The third and final chapter of this section is the first in which the Consul provides the primary point of view, further revealing the extent of his addiction. He struggles to think of anything other than where his next drink will come from and must contend with voices in his head that both criticize his drinking and help him to rationalize it. Additionally, his awareness and view of the world around him is completely altered at various points depending on his state of intoxication. The writing of the novel changes to match his level of drunkenness, making it at times difficult to understand. The Consul jumps from thought to thought and even place to place as he maneuvers through alcohol-induced blackouts.

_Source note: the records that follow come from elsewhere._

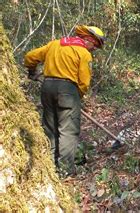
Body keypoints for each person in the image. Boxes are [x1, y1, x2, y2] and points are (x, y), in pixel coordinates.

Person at [24, 25, 105, 176]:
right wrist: (75, 97)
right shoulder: (83, 53)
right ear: (88, 39)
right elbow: (84, 83)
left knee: (51, 127)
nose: (94, 49)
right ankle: (64, 172)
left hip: (47, 87)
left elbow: (29, 57)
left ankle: (50, 166)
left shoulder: (54, 44)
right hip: (68, 90)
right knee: (68, 131)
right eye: (95, 45)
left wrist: (32, 71)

One such instance occurs after Yvonne goes to take a bath: “Christ...He hung up the receiver the wrong way and returned to the porch: no Yvonne: after a moment he heard her in the bathroom...The Consul was guiltily climbing the Calle Nicaragua” (80). Unlike in the chapters that focus on events through Hugh or Yvonne’s perspective, the plot jumps around in the Consul’s chapters. His intoxication causes him to lose parts of his day or to find himself in unfamiliar surroundings, unsure how he got there. This chapter introduces the stylistic uniqueness of the Consul’s perspective and explores the ways in which intoxication change a person’s relationship to their surroundings and thought process.